L’apprentissage dans l’enseignement supérieur - CGE

L’apprentissage dans l’enseignement supérieur

Avec ses pratiquement 20 ans d’expérience dans l’Apprentissage, l’ESCOM Chimie fait figure de pionnière dans la matière, et peut donc légitimement dresser un portrait argumenté de ce dispositif.

L’image de l’apprentissage réservé aux métiers manuels ou aux faibles niveaux de qualification est malheureusement encore ancrée dans bien des esprits, et le chemin est encore long jusqu’à ce que l’apprentissage soit considéré  pour ce qu’il est , à savoir une voie royale de formation, y compris dans l’enseignement supérieur,  à la fois complète et exigeante, réservée non pas aux plus faibles ou démunis, mais à ceux qui désirent intégrer plus tôt le monde de l’entreprise et mettre en pratique les connaissances théoriques accumulées sur les bancs de l’école. Les élèves  ne s’y trompent pas, car désormais ce sont les têtes de promo, c’est-à-dire les étudiants qui se distinguent par leurs résultats scolaires et leurs engagements, qui postulent, et les entreprises y  voient une manière efficace de repérer /fidéliser les talents.
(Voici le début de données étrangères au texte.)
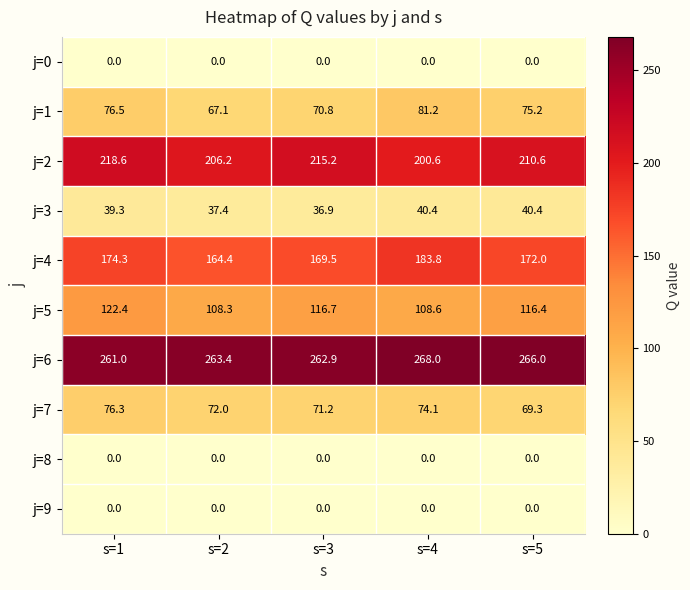

What is the sum of all j=5 values?

572.4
En effet, les entreprises voisines –dans un rayon de plus en plus étendu- participent activement  aux entretiens de sélection, et les apprentis recrutés grâce à ce partenariat contribuent au dynamisme et à la compétitivité non seulement des grands groupes, mais aussi des PME.

Conçu au départ pour des formations artisanales, l’apprentissage dans l’Enseignement Supérieur souffre d’un carcan législatif contraint (durée des contrats trop longue -3 ans pour les écoles d’ingénieur-, financement problématique …), sans parler des disparités entre Régions  puisque ce sont les Conseils Régionaux  qui sont à la manœuvre . Les chantiers encore nombreux (internationalisation des parcours, échanges académiques, enseignement à distance..) suscitent la réflexion et la coopération des partenaires impliqués dans l’apprentissage.

Ainsi, pour aligner le niveau d’exigence du cursus apprentissage sur celui des étudiants, l’ESCOM Chimie développe plusieurs propositions de mobilité internationale  (8 semaines minimum pendant le cursus) pour les cas où celle-ci ne peut être mise en place par l’employeur :

  • dispositif original de cours de langue+recherche d’entreprise d’accueil pour un stage professionnel via un prestataire, entièrement financé par le CFA,
  • partenariat avec un laboratoire de recherche coréen basé en Allemagne (KIST), qui a fait l’objet d’une convention d’échange,
  • et bien d’autres projets en cours de réflexion avec notre CFA

L’apprentissage est donc source d’innovation, pour les élèves, les entreprises, et les établissements eux-mêmes !

Innovante, l’ESCOM Chimie l’a été également en accompagnant le premier apprenti-entrepreneur, maintes fois distingué et primé pour la création de son entreprise VALCHEM spécialisée dans le recyclage et la valorisation des produits chimiques usagés .

Gageons que les difficultés de tous ordres  seront franchies, pour permettre au maximum de jeunes de bénéficier de cette voie de formation et donc au maximum d’entreprises ou de laboratoires français de recruter des cadres à la hauteur des enjeux de demain.

Adeline Jeanjean
responsable de la formation par apprentissage
ESCOM Chimie

A propos d’Adeline Jeanjean

Après avoir été formatrice d’apprentis en économie-gestion, Adeline JEANJEAN,  diplômée de l’ESC REIMS, a intégré l’ESCOM Chimie en 2012 comme responsable de la formation par apprentissage.

 

A propos de l’ESCOM Chimie

L’ESCOM Chimie est une école en 5 ans qui forme des ingénieurs chimistes. C’est une association à but non lucratif, fondée en 1957 et dont le diplôme est habilité par la Commission des Titres d’Ingénieurs. Elle est reconnue par le Ministère de l’Enseignement Supérieur comme établissement d’intérêt général et a reçu le label EESPIG. L’école propose une formation tournée vers l’innovation, la chimie verte et le développement durable préparant à une grande diversité de métiers et de secteurs.

L’ESCOM Chimie compte près de 650 étudiants chimistes généralistes et un réseau mondial de 3 000 anciens étudiants. Elle est associée à l’Université de Technologie de Compiègne dans son enseignement et sa recherche à travers un département de recherche commun sur les « Transformations intégrées de la matière renouvelable ».